(Beginning of DATA TO PROCESS)
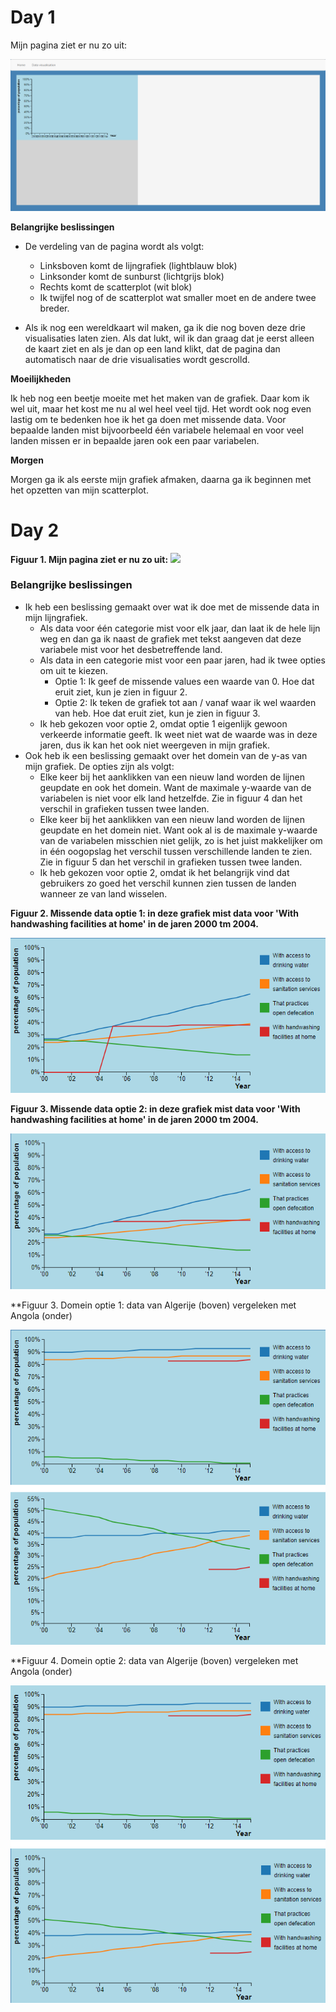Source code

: # Day 1

Mijn pagina ziet er nu zo uit:

![](images/day1.png)

**Belangrijke beslissingen**

- De verdeling van de pagina wordt als volgt:
	- Linksboven komt de lijngrafiek (lightblauw blok)
	- Linksonder komt de sunburst (lichtgrijs blok)
	- Rechts komt de scatterplot (wit blok)
	- Ik twijfel nog of de scatterplot wat smaller moet en de andere twee breder.

- Als ik nog een wereldkaart wil maken, ga ik die nog boven deze drie visualisaties 
laten zien. Als dat lukt, wil ik dan graag dat je eerst alleen de kaart ziet en als 
je dan op een land klikt, dat de pagina dan automatisch naar de drie visualisaties 
wordt gescrolld. 

**Moeilijkheden**

Ik heb nog een beetje moeite met het maken van de grafiek. Daar kom ik wel uit, maar 
het kost me nu al wel heel veel tijd. Het wordt ook nog even lastig om te bedenken 
hoe ik het ga doen met missende data. Voor bepaalde landen mist bijvoorbeeld één 
variabele helemaal en voor veel landen missen er in bepaalde jaren ook een paar 
variabelen. 

**Morgen**

Morgen ga ik als eerste mijn grafiek afmaken, daarna ga ik beginnen met het opzetten van mijn scatterplot. 

# Day 2

**Figuur 1. Mijn pagina ziet er nu zo uit:**
![](images/day2.png)

### Belangrijke beslissingen
- Ik heb een beslissing gemaakt over wat ik doe met de missende data in mijn lijngrafiek.
	- Als data voor één categorie mist voor elk jaar, dan laat ik de hele lijn weg en dan ga ik naast de grafiek met tekst aangeven dat deze variabele mist voor het desbetreffende land.
	- Als data in een categorie mist voor een paar jaren, had ik twee opties om uit te kiezen. 
		- Optie 1: Ik geef de missende values een waarde van 0. Hoe dat eruit ziet, kun je zien in figuur 2.
		- Optie 2: Ik teken de grafiek tot aan / vanaf waar ik wel waarden van heb. Hoe dat eruit ziet, kun je zien in figuur 3.
	- Ik heb gekozen voor optie 2, omdat optie 1 eigenlijk gewoon verkeerde informatie geeft. Ik weet niet wat de waarde was in deze jaren, dus ik kan het ook niet weergeven in mijn grafiek.
- Ook heb ik een beslissing gemaakt over het domein van de y-as van mijn grafiek. De opties zijn als volgt:
	- Elke keer bij het aanklikken van een nieuw land worden de lijnen geupdate en ook het domein. Want de maximale y-waarde van de variabelen is niet voor elk land hetzelfde. Zie in figuur 4 dan het verschil in grafieken tussen twee landen.
	- Elke keer bij het aanklikken van een nieuw land worden de lijnen geupdate en het domein niet. Want ook al is de maximale y-waarde van de variabelen misschien niet gelijk, zo is het juist makkelijker om in één oogopslag het verschil tussen verschillende landen te zien. Zie in figuur 5 dan het verschil in grafieken tussen twee landen.
	- Ik heb gekozen voor optie 2, omdat ik het belangrijk vind dat gebruikers zo goed het verschil kunnen zien tussen de landen wanneer ze van land wisselen.

**Figuur 2. Missende data optie 1: in deze grafiek mist data voor 'With handwashing facilities at home' in de jaren 2000 tm 2004.**

![](images/missendeDataLineGraphOptie1.png)

**Figuur 3. Missende data optie 2: in deze grafiek mist data voor 'With handwashing facilities at home' in de jaren 2000 tm 2004.**

![](images/missendeDataLineGraphOptie2.png)

**Figuur 3. Domein optie 1: data van Algerije (boven) vergeleken met Angola (onder)

![](images/domeinLineGraphOptie1.png)

**Figuur 4. Domein optie 2: data van Algerije (boven) vergeleken met Angola (onder)

![](images/domeinLineGraphOptie2.png)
(End of DATA TO PROCESS)
Return word for word the lines above from the line with "- Ik twijfel" to the line with "het kost me", including both and leaving out all others.

EXERCISE ANSWER
	- Ik twijfel nog of de scatterplot wat smaller moet en de andere twee breder.

- Als ik nog een wereldkaart wil maken, ga ik die nog boven deze drie visualisaties 
laten zien. Als dat lukt, wil ik dan graag dat je eerst alleen de kaart ziet en als 
je dan op een land klikt, dat de pagina dan automatisch naar de drie visualisaties 
wordt gescrolld. 

**Moeilijkheden**

Ik heb nog een beetje moeite met het maken van de grafiek. Daar kom ik wel uit, maar 
het kost me nu al wel heel veel tijd. Het wordt ook nog even lastig om te bedenken 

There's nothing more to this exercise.